Just ran across this problem, I'm wondering if any of you math and algorithm types have seen it addressed anywhere... There's a directed acyclical graph. Each node has two values: a duration (suppose integers) and a profit (which can be negative). The profit value changes over time. Is there a polynomial or near-linear algorithm for finding the most profitable path? (p.s. simpler version: suppose the profit always starts negative and increases linearly)
My situation is project scheduling, the graph is the project PERT chart, the duration is the number of days or weeks to complete a feature, profit = (gained revenue - development cost) for any particular feature, and the gained revenue is time-varying because later generally means less profit; missing some key date can make it catastrophic; sometimes there is no cash advantage to early.
The book SoftwareByNumbers describes a heuristic, but it seemed to me that maybe there could be an algorithm based on working backwards from the end date, using induction to add one earlier node at a time and always keeping score of the cost profile from each new starting node. If this worked, then the cost of adding a new node to the front would be O(projectLength) or O(edges) and the whole thing could be at worst O(projectLength*edges*nodes) or similar instead of factorial or exponential. Does this graph problem sound familiar to anyone?
Let me see if I understand this. You have (V,E) a directed acyclic graph. We have functions d(V,t) and p(V,t) which for a given value of t give a "duration" and "profit" for each vertex. Given a path v_0, v_1, v_2, v_3 ... v_n we compute t_0, t_1, t_2 ... t_n by setting t_0=0 and t_i to be the sum of the d(v_j,t_j) for j<i. Think of t_i as the time of arrival at vertex v_i. Then we have p_i = sum p(v_j,t_j), and you want a path that maximizes p_n.
Am I right in assuming that not every node has to be visited?
Consider the two opposing forces at work here: (1) a near-linear algorithm must be approximately local in its behavior (Thanks for that insight - that's new and useful news to me - AC) ; it can't go gallivanting around all over the entire DAG on each step.
Yet (2) in the absence of information about special patterns in the data, you have to consider that non-local paths may be the optimal ones, for instance, getting from A to X via path A-B-C-X versus path A-D-E-X, where B = 1, C = 100, D = 10, E = 1...when you only look ahead one segment, B wins over D, yet B-C is 101 total cost whereas D-E is only 11.
This is precisely what makes the hard problems hard: one must examine non-local information to find even good solutions, let alone optimal solutions.
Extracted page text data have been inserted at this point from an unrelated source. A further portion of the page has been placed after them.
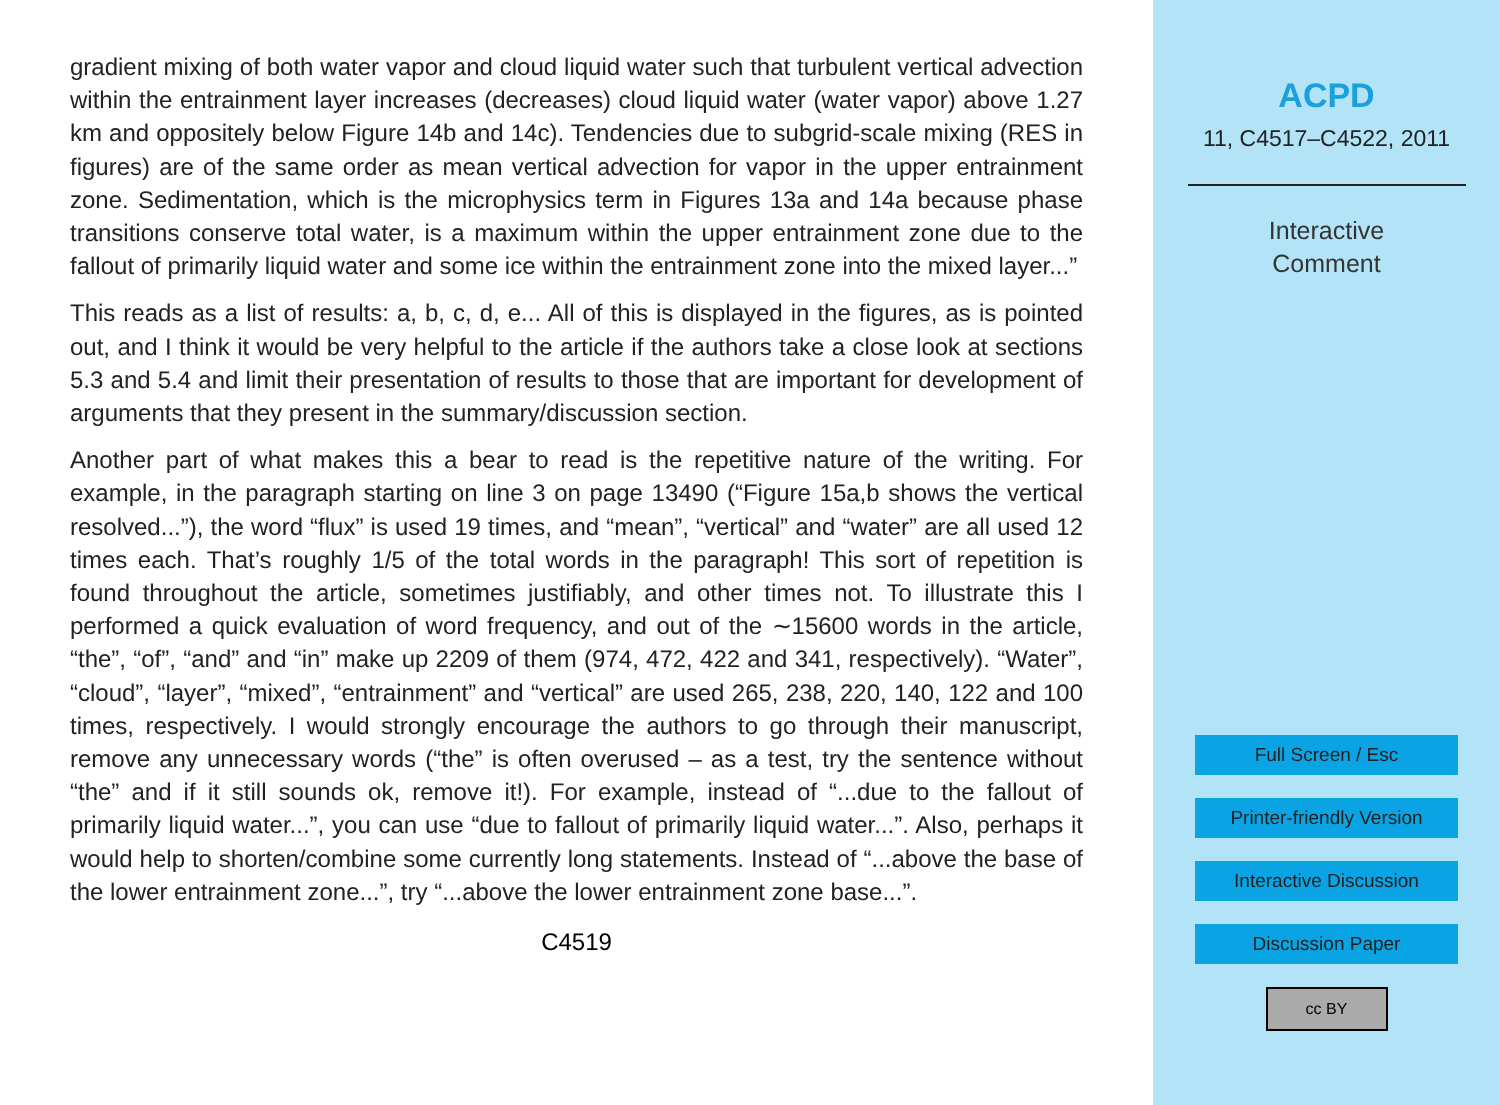gradient mixing of both water vapor and cloud liquid water such that turbulent vertical advection within the entrainment layer increases (decreases) cloud liquid water (water vapor) above 1.27 km and oppositely below Figure 14b and 14c). Tendencies due to subgrid-scale mixing (RES in figures) are of the same order as mean vertical advection for vapor in the upper entrainment zone. Sedimentation, which is the microphysics term in Figures 13a and 14a because phase transitions conserve total water, is a maximum within the upper entrainment zone due to the fallout of primarily liquid water and some ice within the entrainment zone into the mixed layer...”
This reads as a list of results: a, b, c, d, e... All of this is displayed in the figures, as is pointed out, and I think it would be very helpful to the article if the authors take a close look at sections 5.3 and 5.4 and limit their presentation of results to those that are important for development of arguments that they present in the summary/discussion section.
Another part of what makes this a bear to read is the repetitive nature of the writing. For example, in the paragraph starting on line 3 on page 13490 (“Figure 15a,b shows the vertical resolved...”), the word “flux” is used 19 times, and “mean”, “vertical” and “water” are all used 12 times each. That’s roughly 1/5 of the total words in the paragraph! This sort of repetition is found throughout the article, sometimes justifiably, and other times not. To illustrate this I performed a quick evaluation of word frequency, and out of the ∼15600 words in the article, “the”, “of”, “and” and “in” make up 2209 of them (974, 472, 422 and 341, respectively). “Water”, “cloud”, “layer”, “mixed”, “entrainment” and “vertical” are used 265, 238, 220, 140, 122 and 100 times, respectively. I would strongly encourage the authors to go through their manuscript, remove any unnecessary words (“the” is often overused – as a test, try the sentence without “the” and if it still sounds ok, remove it!). For example, instead of “...due to the fallout of primarily liquid water...”, you can use “due to fallout of primarily liquid water...”. Also, perhaps it would help to shorten/combine some currently long statements. Instead of “...above the base of the lower entrainment zone...”, try “...above the lower entrainment zone base...”.
C4519
ACPD
11, C4517–C4522, 2011
Interactive
Comment
Full Screen / Esc
Printer-friendly Version
Interactive Discussion
Discussion Paper
cc BY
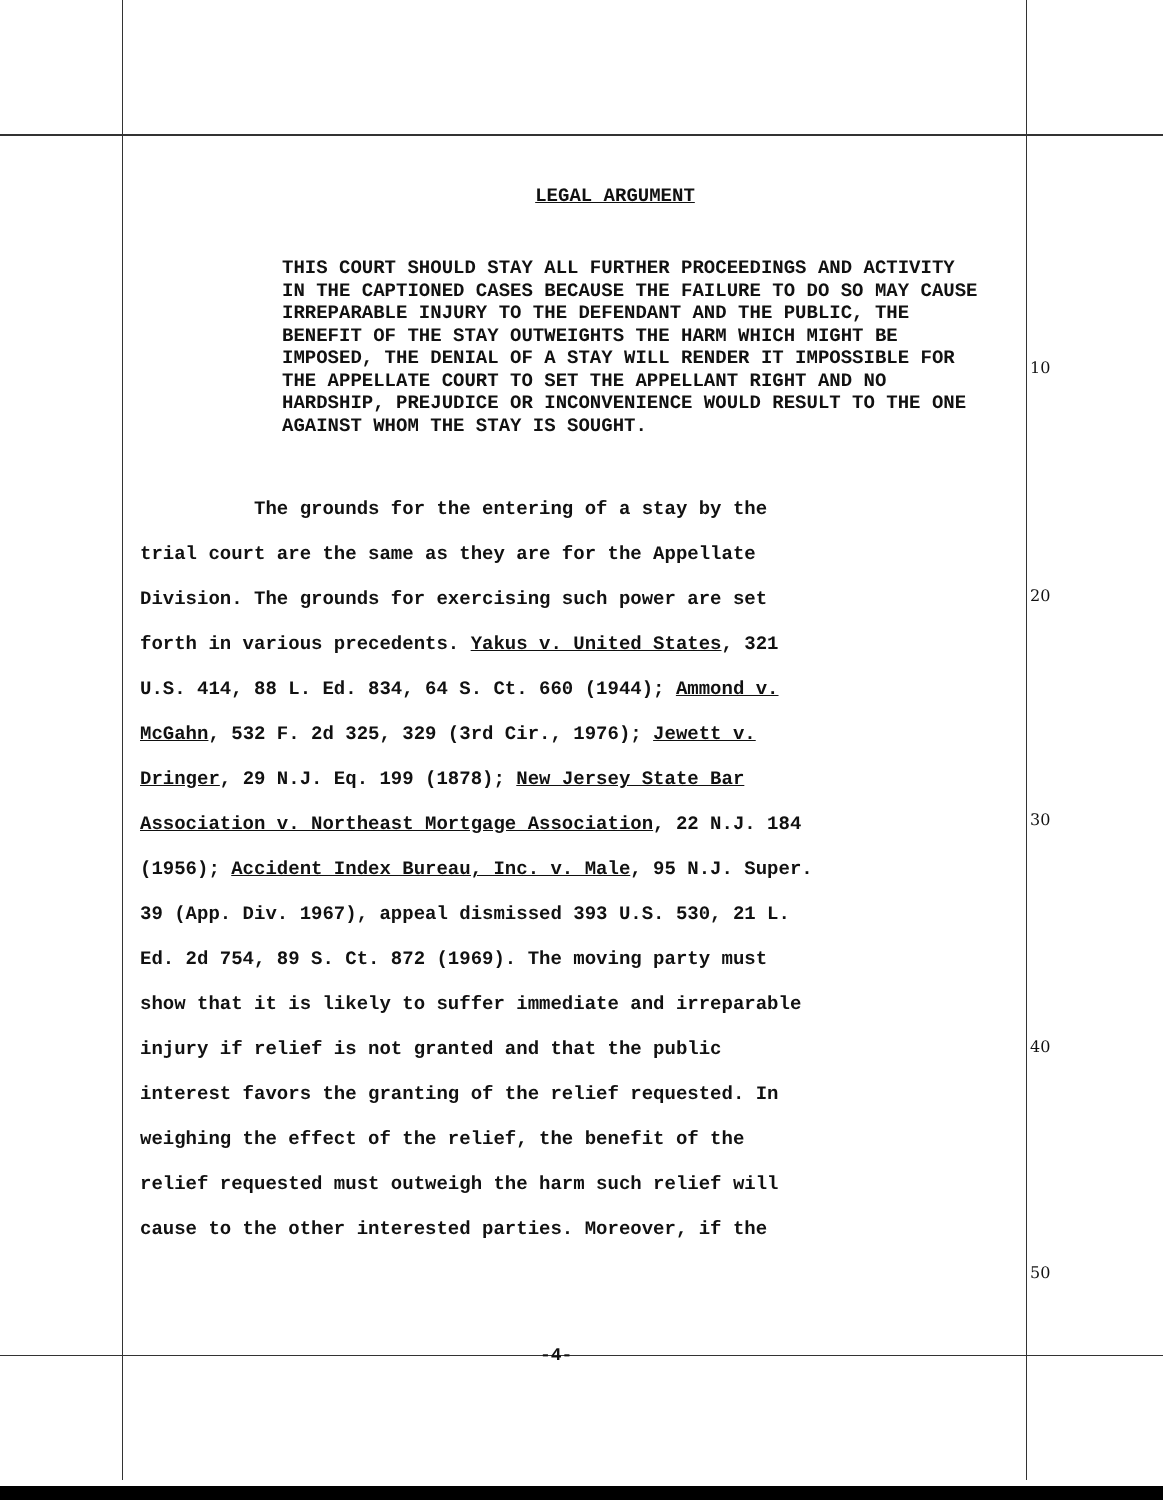LEGAL ARGUMENT
THIS COURT SHOULD STAY ALL FURTHER PROCEEDINGS AND ACTIVITY IN THE CAPTIONED CASES BECAUSE THE FAILURE TO DO SO MAY CAUSE IRREPARABLE INJURY TO THE DEFENDANT AND THE PUBLIC, THE BENEFIT OF THE STAY OUTWEIGHTS THE HARM WHICH MIGHT BE IMPOSED, THE DENIAL OF A STAY WILL RENDER IT IMPOSSIBLE FOR THE APPELLATE COURT TO SET THE APPELLANT RIGHT AND NO HARDSHIP, PREJUDICE OR INCONVENIENCE WOULD RESULT TO THE ONE AGAINST WHOM THE STAY IS SOUGHT.
The grounds for the entering of a stay by the
trial court are the same as they are for the Appellate
Division. The grounds for exercising such power are set
forth in various precedents. Yakus v. United States, 321
U.S. 414, 88 L. Ed. 834, 64 S. Ct. 660 (1944); Ammond v.
McGahn, 532 F. 2d 325, 329 (3rd Cir., 1976); Jewett v.
Dringer, 29 N.J. Eq. 199 (1878); New Jersey State Bar
Association v. Northeast Mortgage Association, 22 N.J. 184
(1956); Accident Index Bureau, Inc. v. Male, 95 N.J. Super.
39 (App. Div. 1967), appeal dismissed 393 U.S. 530, 21 L.
Ed. 2d 754, 89 S. Ct. 872 (1969). The moving party must
show that it is likely to suffer immediate and irreparable
injury if relief is not granted and that the public
interest favors the granting of the relief requested. In
weighing the effect of the relief, the benefit of the
relief requested must outweigh the harm such relief will
cause to the other interested parties. Moreover, if the
10
20
30
40
50
-4-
And it gets all the worse when some segment costs can be negative relative to others, because then it's not even vaguely monotonic.
This also applies to every kind of statistical, learning, and search algorithm: the solution(s) with the desired degree of optimality must signal themselves non-locally by having a semi-monotonic gradient leading towards them, or else no algorithm can do better than exhaustive search/lucky guessing.
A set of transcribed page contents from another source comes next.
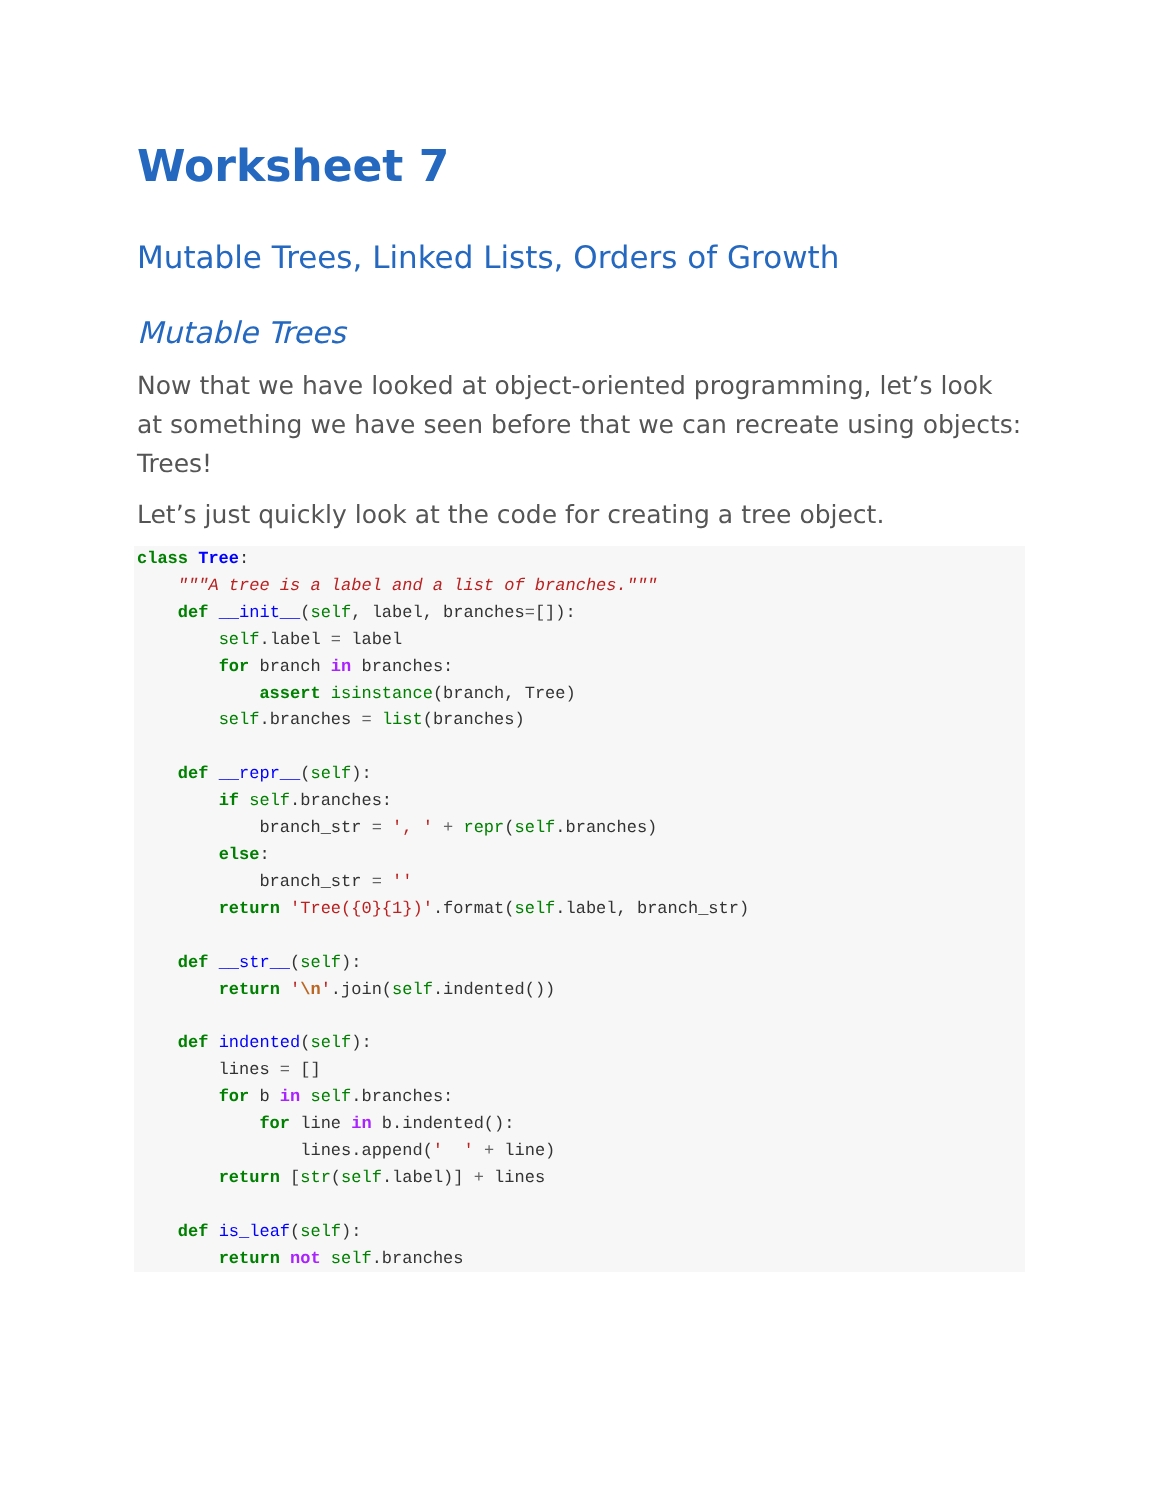Worksheet 7
Mutable Trees, Linked Lists, Orders of Growth
Mutable Trees
Now that we have looked at object-oriented programming, let’s look at something we have seen before that we can recreate using objects: Trees!
Let’s just quickly look at the code for creating a tree object.
class Tree:
    """A tree is a label and a list of branches."""
    def __init__(self, label, branches=[]):
        self.label = label
        for branch in branches:
            assert isinstance(branch, Tree)
        self.branches = list(branches)

    def __repr__(self):
        if self.branches:
            branch_str = ', ' + repr(self.branches)
        else:
            branch_str = ''
        return 'Tree({0}{1})'.format(self.label, branch_str)

    def __str__(self):
        return '\n'.join(self.indented())

    def indented(self):
        lines = []
        for b in self.branches:
            for line in b.indented():
                lines.append('  ' + line)
        return [str(self.label)] + lines

    def is_leaf(self):
        return not self.branches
This gives fairly universal guidance in the probable cost of optimal or near-optimal algorithms.
Of course, your original hope is right once in a while: sometimes there is a clever algorithm that exploits a pattern in the problem that differentiates it from the inherently hard problems. So sure, never hurts to ask.
Also of course, I'm not the world's biggest expert in these things. Knuth might have a different take on it. :-) And then I'd learn something important. But on this one, I'd be astonished. -- DougMerritt
Thanks, Doug ... I spent an hour or so with it last night, and saw why near-linear algorithms won't work. The sample case that did it for me was considering a spike value in the middle of the graph, representing a demo for a conference, which basically has no value anywhere except at one point. Working with this example made it clear to me that there's no way to discover that spike by working backwards or, in fact, anything else other that brute discovery. This matches what you just wrote, above.
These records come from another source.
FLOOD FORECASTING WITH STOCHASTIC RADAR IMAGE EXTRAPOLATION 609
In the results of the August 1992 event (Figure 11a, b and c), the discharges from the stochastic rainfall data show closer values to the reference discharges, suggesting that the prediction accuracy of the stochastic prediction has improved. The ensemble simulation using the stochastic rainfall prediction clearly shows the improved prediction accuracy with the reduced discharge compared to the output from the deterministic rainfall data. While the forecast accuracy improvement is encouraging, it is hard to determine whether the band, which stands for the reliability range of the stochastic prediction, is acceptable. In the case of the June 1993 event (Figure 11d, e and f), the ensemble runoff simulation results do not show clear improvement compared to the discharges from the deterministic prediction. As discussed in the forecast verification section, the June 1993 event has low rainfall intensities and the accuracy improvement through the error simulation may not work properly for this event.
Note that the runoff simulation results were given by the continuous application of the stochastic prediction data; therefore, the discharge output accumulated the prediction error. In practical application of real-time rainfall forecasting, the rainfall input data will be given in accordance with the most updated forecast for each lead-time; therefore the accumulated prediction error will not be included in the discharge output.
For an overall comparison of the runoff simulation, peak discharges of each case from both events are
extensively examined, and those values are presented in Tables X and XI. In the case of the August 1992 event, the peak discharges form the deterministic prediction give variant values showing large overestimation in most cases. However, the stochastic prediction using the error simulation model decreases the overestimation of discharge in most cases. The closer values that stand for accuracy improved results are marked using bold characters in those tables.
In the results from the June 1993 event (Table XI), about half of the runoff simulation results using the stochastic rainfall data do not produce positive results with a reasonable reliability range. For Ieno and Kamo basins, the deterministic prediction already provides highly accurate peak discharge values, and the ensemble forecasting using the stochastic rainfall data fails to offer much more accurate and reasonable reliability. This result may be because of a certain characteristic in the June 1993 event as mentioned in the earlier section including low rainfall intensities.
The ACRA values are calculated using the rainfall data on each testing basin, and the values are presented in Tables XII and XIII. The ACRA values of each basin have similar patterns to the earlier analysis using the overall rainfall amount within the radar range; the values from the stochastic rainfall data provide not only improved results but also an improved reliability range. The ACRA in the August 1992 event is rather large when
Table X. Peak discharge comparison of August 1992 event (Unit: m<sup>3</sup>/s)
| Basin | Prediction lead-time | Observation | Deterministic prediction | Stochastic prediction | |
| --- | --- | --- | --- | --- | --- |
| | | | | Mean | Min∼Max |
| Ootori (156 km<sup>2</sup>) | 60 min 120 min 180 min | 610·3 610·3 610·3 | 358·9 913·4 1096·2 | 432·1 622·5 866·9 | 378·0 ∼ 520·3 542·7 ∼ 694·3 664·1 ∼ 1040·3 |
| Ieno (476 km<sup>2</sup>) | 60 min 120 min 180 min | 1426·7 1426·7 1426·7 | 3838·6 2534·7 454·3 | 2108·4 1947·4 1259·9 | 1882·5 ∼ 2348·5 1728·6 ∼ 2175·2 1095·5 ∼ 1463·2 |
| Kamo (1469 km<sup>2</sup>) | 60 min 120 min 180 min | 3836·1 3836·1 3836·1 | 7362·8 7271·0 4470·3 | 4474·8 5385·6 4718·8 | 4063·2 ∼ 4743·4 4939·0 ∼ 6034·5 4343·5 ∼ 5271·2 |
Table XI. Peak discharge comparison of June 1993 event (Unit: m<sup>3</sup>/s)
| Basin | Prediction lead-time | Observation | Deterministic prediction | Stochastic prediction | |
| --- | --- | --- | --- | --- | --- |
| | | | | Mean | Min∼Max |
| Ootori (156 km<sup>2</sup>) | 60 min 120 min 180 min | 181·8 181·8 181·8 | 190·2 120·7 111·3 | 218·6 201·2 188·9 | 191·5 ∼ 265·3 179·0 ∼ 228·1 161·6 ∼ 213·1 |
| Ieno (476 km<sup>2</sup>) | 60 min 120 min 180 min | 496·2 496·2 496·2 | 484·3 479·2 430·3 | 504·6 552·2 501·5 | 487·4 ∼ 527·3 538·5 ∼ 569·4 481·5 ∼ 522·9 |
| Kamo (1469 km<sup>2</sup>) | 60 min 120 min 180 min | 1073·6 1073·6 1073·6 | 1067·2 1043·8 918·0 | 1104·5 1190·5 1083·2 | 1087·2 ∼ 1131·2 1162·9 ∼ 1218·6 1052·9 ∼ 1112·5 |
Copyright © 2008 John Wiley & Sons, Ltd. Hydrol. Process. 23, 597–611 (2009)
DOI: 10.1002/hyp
Can something be done if the problem is simplified, so revenue grows linearly after delivery (still using a negative number representing cost of development)? Even that would be useful. If that makes sense, the next idea might be to build some software to run the calculation dynamically on a PERT chart where the human locks one or more features into fixed places, announcing, if you will that those are the non-linear, non-movable nodes for the calculator to deal with.
Does the simplified problem look any better? -- AlistairCockburn
The original problem statement is for "optimal", so if I understand correctly, the answer to the original problem is a clear "no". If you were interested in something more like "near-optimal" then maybe, or better yet, "best that can be found in near-linear time", then definitely yes.
If I understand correctly, the combinatorial explosion can be avoided by using a trellis-based Viterbi algorithm, in which you select a window of max N simultaneous path segments times max M path segment lengths, with N*M selected to be on the order of as much space/time as you can afford. The window is then slid over all possible routes, keeping only the best N current segments, throwing away sub-paths that aren't as good as those N. This is very easy to implement and works very well on a large number of kinds of problems. You can choose N*M to yield whatever you think "near-linear" means in your context. Statistically the approximation to optimality tends to diminish at the same time, unless you get lucky.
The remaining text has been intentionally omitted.